Life had leaped into Brokaw's face. He thrust his hand into Billy's pocket, staring at him as he fumbled, as if fearing that he had lied. When he drew his hand out the match was between his fingers.

"Ah!" he whispered excitedly.

"Don't get nervous," warned Billy. "It's the only one."

Brokaw's eyes were searching the low timber along the shore. "There's a birch tree," he cried. "Hold it—while I gather a pile of bark!"

He gave the match to Billy, and staggered through the snow to the bank. Strip after strip of the loose bark he tore from the tree. Then he gathered it in a heap in the shelter of a low-hanging spruce, and added dry sticks, and still more bark, to it. When it was ready he stood with his hands in his pockets, and looked at Billy.

"If we had a stone, an' a piece of paper—" he began.

Billy thrust a hand that felt like lifeless lead inside his shirt, and fumbled in a pocket he had made there. Brokaw watched him with red, eager eyes. The hand reappeared, and in it was the buckskin wrapped photograph he had seen the night before, Billy took off the buckskin. About the picture there was a bit of tissue paper. He gave this and the match to Brokaw.

"There's a little gun-file in the pocket the match came from," he said. "I had it mending a trapchain. You can scratch the match on that."

He turned so that Brokaw could reach into the pocket, and the man hunter thrust in his hand. When he brought it forth he held the file. There was a smile on Billy's frostbitten face as he held the picture for a moment under Brokaw's eyes. Billy's own hands had ruffled up the girl's shining curls an instant before the picture was taken, and she was laughing at him when the camera clicked.

"It's all up to her, Brokaw," Billy said gently. "I told you that last night. It was she who woke me up before the fire got us. If you ever prayed—pray a little now. FOR SHE'S GOING TO STRIKE THAT MATCH!"
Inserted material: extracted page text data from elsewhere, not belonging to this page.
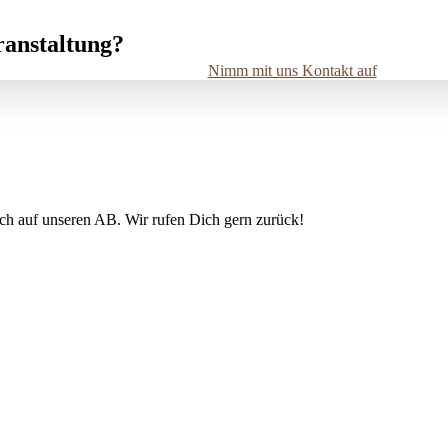
ranstaltung?
Nimm mit uns Kontakt auf
ich auf unseren AB. Wir rufen Dich gern zurück!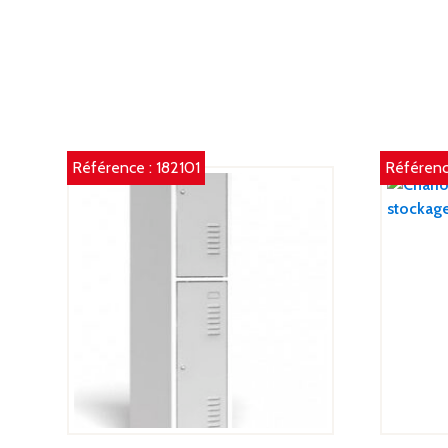
Référence :
182101
Référenc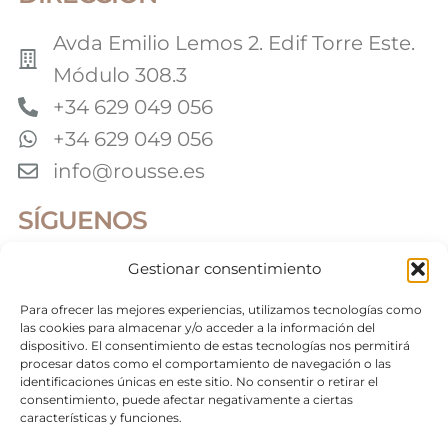
Avda Emilio Lemos 2. Edif Torre Este.
Módulo 308.3
+34 629 049 056
+34 629 049 056
info@rousse.es
SÍGUENOS
Gestionar consentimiento
Colaboradores
Para ofrecer las mejores experiencias, utilizamos tecnologías como
las cookies para almacenar y/o acceder a la información del
dispositivo. El consentimiento de estas tecnologías nos permitirá
procesar datos como el comportamiento de navegación o las
identificaciones únicas en este sitio. No consentir o retirar el
©2026 Roussé Fotografía. Todos los derechos
reservados
consentimiento, puede afectar negativamente a ciertas
características y funciones.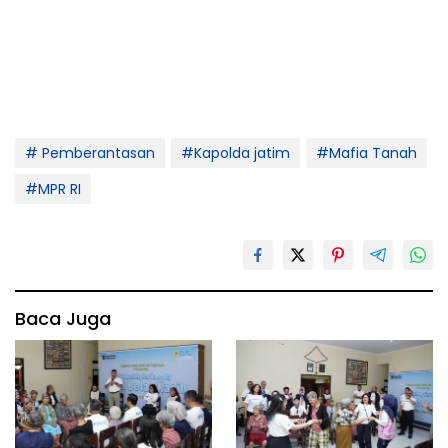
# Pemberantasan
#Kapolda jatim
#Mafia Tanah
#MPR RI
Baca Juga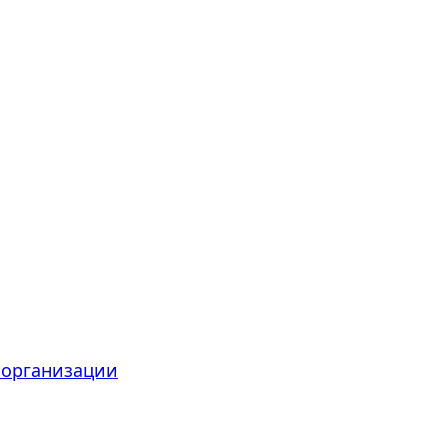
 организации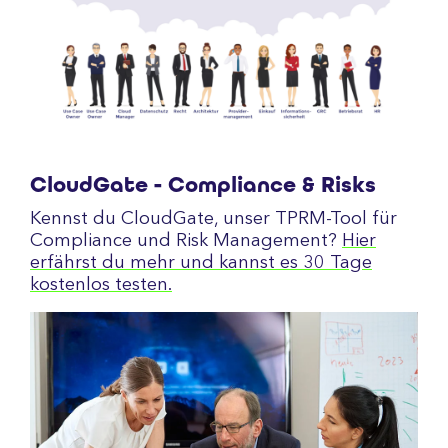
CloudGate - Compliance & Risks
Kennst du CloudGate, unser TPRM-Tool für
Compliance und Risk Management?
Hier
erfährst du mehr und kannst es 30 Tage
kostenlos testen.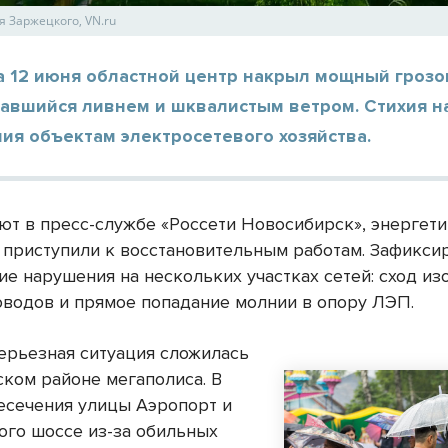
я Заржецкого, VN.ru
а 12 июня областной центр накрыл мощный грозо
авшийся ливнем и шквалистым ветром. Стихия н
ия объектам электросетевого хозяйства.
ют в пресс-службе «Россети Новосибирск», энергет
 приступили к восстановительным работам. Зафикси
е нарушения на нескольких участках сетей: сход из
водов и прямое попадание молнии в опору ЛЭП.
ерьезная ситуация сложилась
ском районе мегаполиса. В
есечения улицы Аэропорт и
го шоссе из-за обильных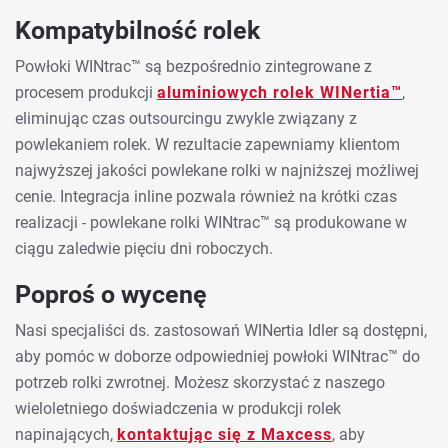
Kompatybilność rolek
Powłoki WINtrac™ są bezpośrednio zintegrowane z
procesem produkcji
aluminiowych rolek WINertia™
,
eliminując czas outsourcingu zwykle związany z
powlekaniem rolek. W rezultacie zapewniamy klientom
najwyższej jakości powlekane rolki w najniższej możliwej
cenie. Integracja inline pozwala również na krótki czas
realizacji - powlekane rolki WINtrac™ są produkowane w
ciągu zaledwie pięciu dni roboczych.
Poproś o wycenę
Nasi specjaliści ds. zastosowań WINertia Idler są dostępni,
aby pomóc w doborze odpowiedniej powłoki WINtrac™ do
potrzeb rolki zwrotnej. Możesz skorzystać z naszego
wieloletniego doświadczenia w produkcji rolek
napinających,
kontaktując się z Maxcess
, aby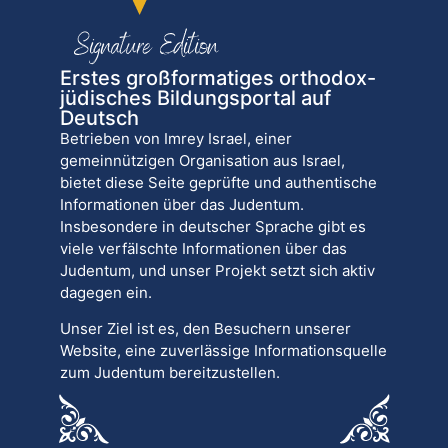
Erstes großformatiges orthodox-
jüdisches Bildungsportal auf
Deutsch
Betrieben von Imrey Israel, einer
gemeinnützigen Organisation aus Israel,
bietet diese Seite geprüfte und authentische
Informationen über das Judentum.
Insbesondere in deutscher Sprache gibt es
viele verfälschte Informationen über das
Judentum, und unser Projekt setzt sich aktiv
dagegen ein.
Unser Ziel ist es, den Besuchern unserer
Website, eine zuverlässige Informationsquelle
zum Judentum bereitzustellen.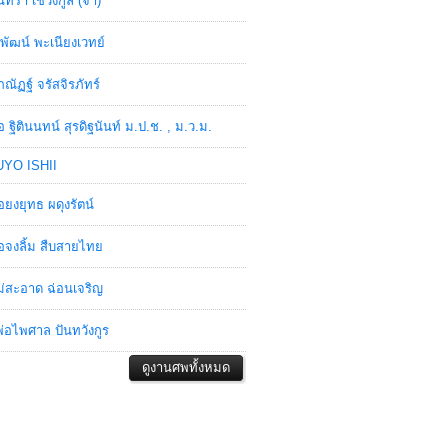
ินทรา เชวงกูล (จ๋า)
พัฒน์ พะเนียงเวทย์
ภณัฏฐ์ จรัสจิรภัทร์
อ ฐิตินนทน์ สุรดิฐนันท์ ม.ป.ช. , ม.ว.ม.
YO ISHII
อยงยุทธ ผดุงรัตน์
อจงลิ้ม สืบสายไทย
่สะอาด ฉ่อนเจริญ
่อไพศาล ปันทวังกูร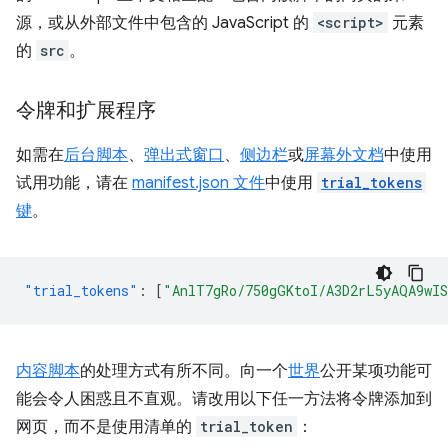
源，或从外部文件中包含的 JavaScript 的
<script>
元素
的
src
。
令牌和扩展程序
如需在
后台脚本
、
弹出式窗口
、
侧边栏
或
屏幕外文档
中使用
试用功能，请在
manifest.json 文件
中使用
trial_tokens
键
。
"trial_tokens"
:
[
"AnlT7gRo/750gGKtoI/A3D2rL5yAQA9wI
内容脚本
的处理方式有所不同。向一个
世界
公开某项功能可
能会令人困惑且不直观。请改用以下任一方法将令牌添加到
网页，而不是使用清单的
trial_token
：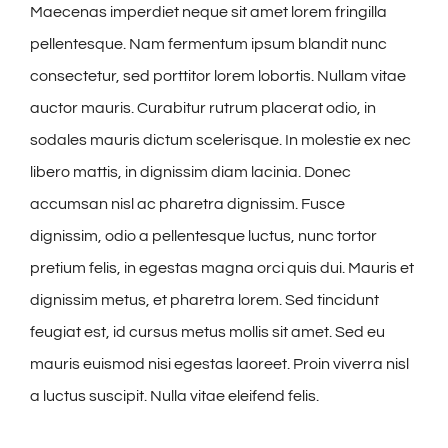
Maecenas imperdiet neque sit amet lorem fringilla
pellentesque. Nam fermentum ipsum blandit nunc
consectetur, sed porttitor lorem lobortis. Nullam vitae
auctor mauris. Curabitur rutrum placerat odio, in
sodales mauris dictum scelerisque. In molestie ex nec
libero mattis, in dignissim diam lacinia. Donec
accumsan nisl ac pharetra dignissim. Fusce
dignissim, odio a pellentesque luctus, nunc tortor
pretium felis, in egestas magna orci quis dui. Mauris et
dignissim metus, et pharetra lorem. Sed tincidunt
feugiat est, id cursus metus mollis sit amet. Sed eu
mauris euismod nisi egestas laoreet. Proin viverra nisl
a luctus suscipit. Nulla vitae eleifend felis.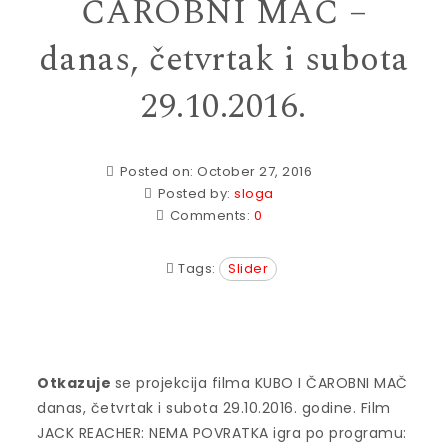
ČAROBNI MAČ –
danas, četvrtak i subota
29.10.2016.
Posted on: October 27, 2016
Posted by:
sloga
Comments:
0
Tags:
Slider
Otkazuje
se projekcija filma KUBO I ČAROBNI MAČ
danas, četvrtak i subota 29.10.2016. godine. Film
JACK REACHER: NEMA POVRATKA igra po programu: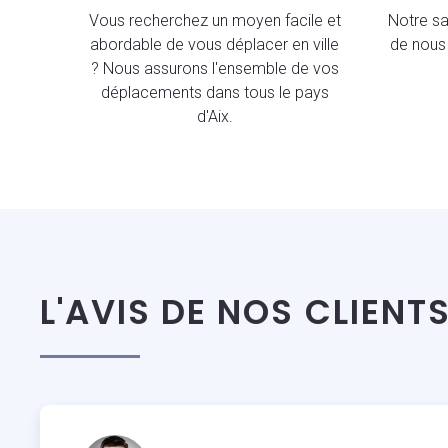
Vous recherchez un moyen facile et
Notre sav
abordable de vous déplacer en ville
de nous 
? Nous assurons l'ensemble de vos
déplacements dans tous le pays
d'Aix.
L'AVIS DE NOS CLIENT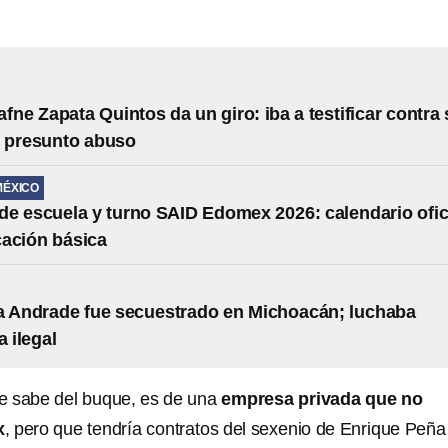
afne Zapata Quintos da un giro: iba a testificar contra
r presunto abuso
MÉXICO
e escuela y turno SAID Edomex 2026: calendario ofic
ación básica
a Andrade fue secuestrado en Michoacán; luchaba
a ilegal
e sabe del buque, es de una
empresa privada que no
x
, pero que tendría contratos del sexenio de Enrique Peña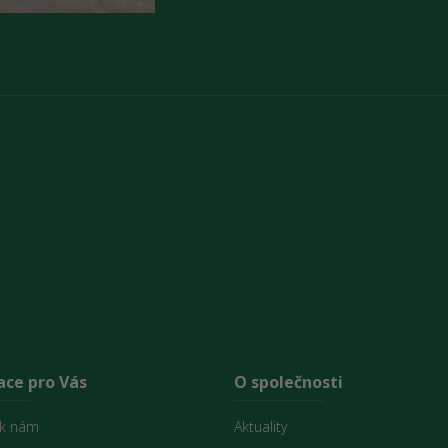
ace pro Vás
O společnosti
 k nám
Aktuality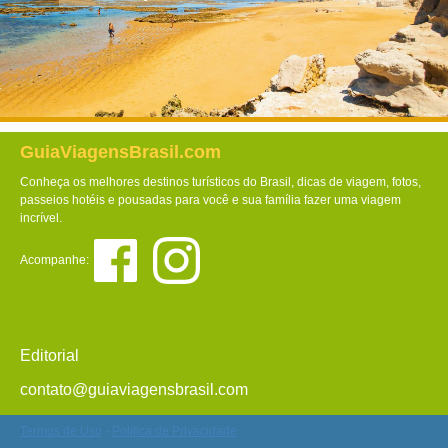
GuiaViagensBrasil.com
Conheça os melhores destinos turísticos do Brasil, dicas de viagem, fotos,
passeios hotéis e pousadas para você e sua família fazer uma viagem
incrível.
Acompanhe:
Editorial
contato@guiaviagensbrasil.com
Termos de Uso
-
Política de Privacidade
He still looked at the picture as Brokaw knelt beside the pile he had made. He heard the scratch of the match on the file, but his eyes did not turn. The living, breathing face of the most beautiful thing in the world was speaking to him from out of that picture. His mind was dazed. He swayed a little. He heard a voice, low and sweet, and so distant that it came to him like the faintest whisper. "I am coming—I am coming, Billy—coming—coming—coming—" A joyous cry surged up from his soul, but it died on his lips in a strange gasp. A louder cry brought him back to himself for a moment. It was from Brokaw. The sergeant's face was terrible to behold. He rose to his feet, swaying, his hands clutched at his breast. His voice was thick—hopeless.

"The match—went—out—" He staggered up to Billy, his eyes like a madman's. Billy swayed dizzily. He laughed, even as he crumpled down in the snow. As if in a dream he saw Brokaw stagger off on the frozen trail. He saw him disappear in his hopeless effort to reach the Indian's shack. And then a strange darkness closed him in, and in that darkness he heard still the sweet voice of his wife. It spoke his name again and again, and it urged him to wake up—wake up—WAKE UP! It seemed a long time before he could respond to it. But at last he opened his eyes. He dragged himself to his knees, and looked first to find Brokaw. But the man hunter had gone—forever. The picture was still in his hand. Less distinctly than before he saw the girl smiling at him. And then—at his back—he heard a strange and new sound. With an effort he turned to discover what it was.

The match had hidden an unseen spark from Brokaw's eyes. From out of the pile of fuel was rising a pillar of smoke and flame.